The Suga administration eased rules governing its use earlier this month when the health ministry notified municipalities that the cocktail — a combination of two antibodies — can now be used for patients isolating at hotels repurposed as ad hoc medical facilities. Previously, the treatment was limited to hospitalized patients.

The question now is whether the therapy can be further extended to outpatients or those told to isolate at home, a policy shift some medical experts say is necessary amid growing reports of those denied hospitalization dying at home.

A mixture of the monoclonal antibodies casirivimab and imdevimab, the intravenous therapy has been shown in clinical trials overseas to be highly effective in preventing patients from developing severe COVID-19 symptoms. Its efficacy in cutting the risk of hospitalization or death by about 70% has raised hopes that it could go a long way toward stopping hospitals from being swamped with patients that require urgent medical care.

Japan’s approval of the antibody drug, known as Ronapreve, also heralds the advent of a new dimension in its anti-virus strategy, which has for months hinged on a speedy vaccine rollout.

Currently, those eligible for the treatment are patients considered at a high risk of complications from the virus, such as those age 50 or older, smokers and those with conditions including obesity, diabetes and chronic kidney and lung diseases.

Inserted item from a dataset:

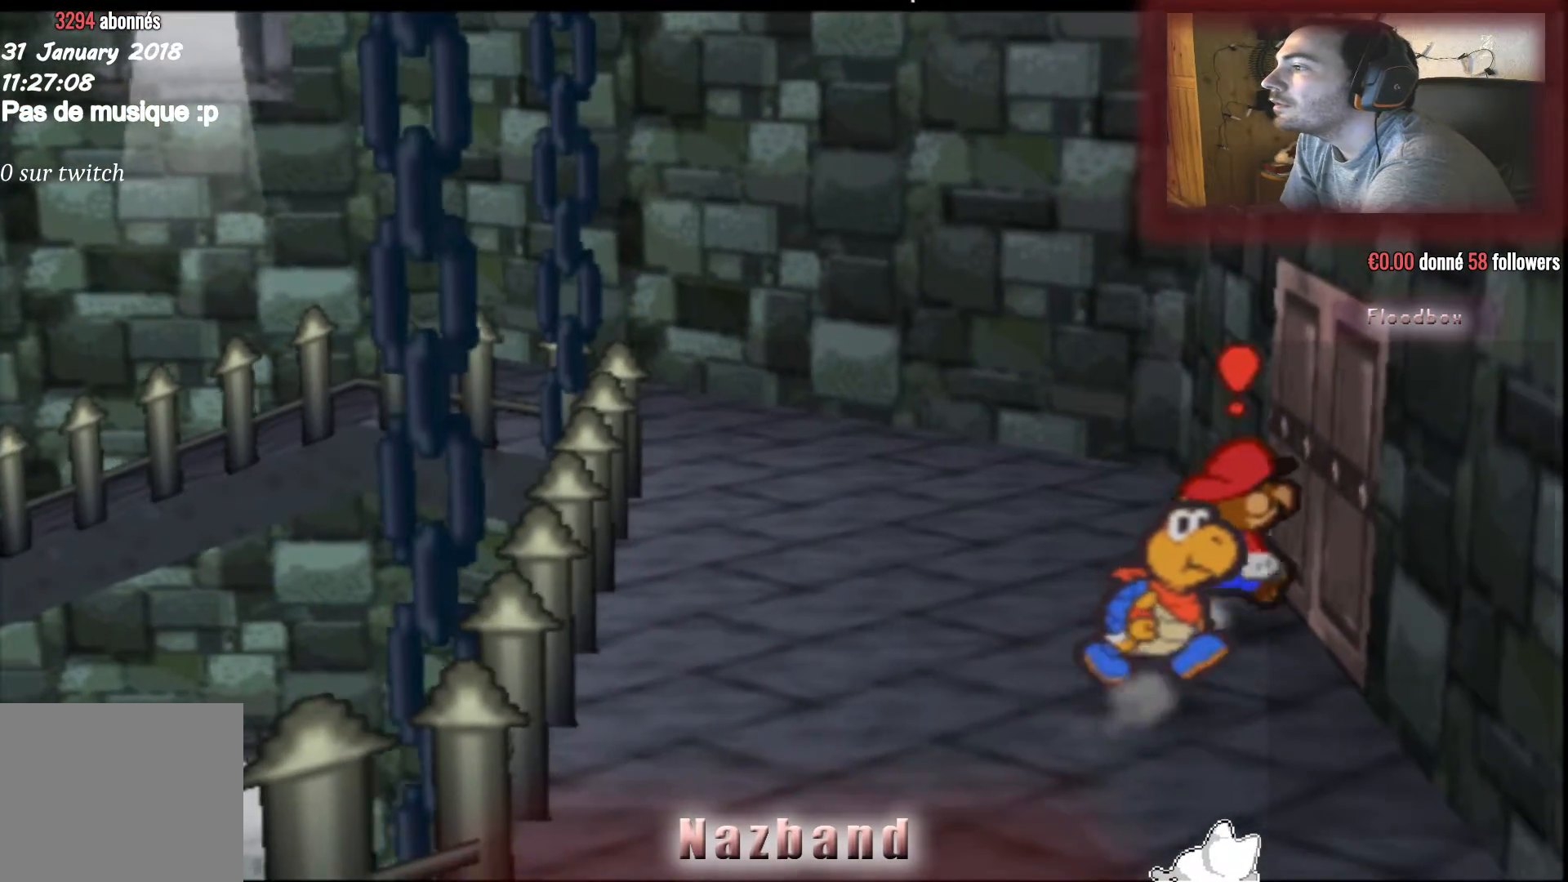
{"buttons": [], "left_stick": "center", "right_stick": "center", "events": [[34, "left_stick", "center"], [167, "CROSS", "up"]]}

The antibody treatment — originally developed by American biotech firm Regeneron Pharmaceuticals Inc. and licensed in Japan by Tokyo-based drugmaker Chugai Pharmaceutical Co. — has drawn praise from Japan’s top leaders: Prime Minister Yoshihide Suga called it “groundbreaking,” while Tokyo Gov. Yuriko Koike billed it as “a new weapon” in the capital’s battle against the pandemic.

The health ministry is more circumspect, however. Although it has allowed the drug to be used for patients at hotels, the ministry is dismissive of any further expansion, citing the possibility of severe side effects that it says make the treatment too risky for patients who cannot be placed under prolonged medical observation.

An intravenous bag used to administer the Ronapreve monoclonal antibody treatment at a clinic in Worcester, Massachusetts, on Aug. 13 | BLOOMBERG
An intravenous bag used to administer the Ronapreve monoclonal antibody treatment at a clinic in Worcester, Massachusetts, on Aug. 13 | BLOOMBERG

Still, the revised health ministry guidelines have already prompted some municipalities to start implementing the treatment at hotels accommodating COVID-19 patients with relatively mild symptoms.

The move has been welcomed by some as making more effective use of the treatment. This is because the antibody cocktail, which needs to be administered within a week of the onset of symptoms to have any efficacy, is not necessarily suited to hospitalized patients, many of whom are already severely ill.

Among the local governments that have started applying the antibody treatment to patients at hotels, or expressed their intention to do so, are Tokyo, Fukuoka, Saitama and Osaka prefectures.

But none of these prefectures has been able to utilize the therapy for hotel patients in a significant way, with Tokyo, Fukuoka and Osaka each going ahead with the treatment at just one hotel out of the many they have opened up to COVID-19 patients.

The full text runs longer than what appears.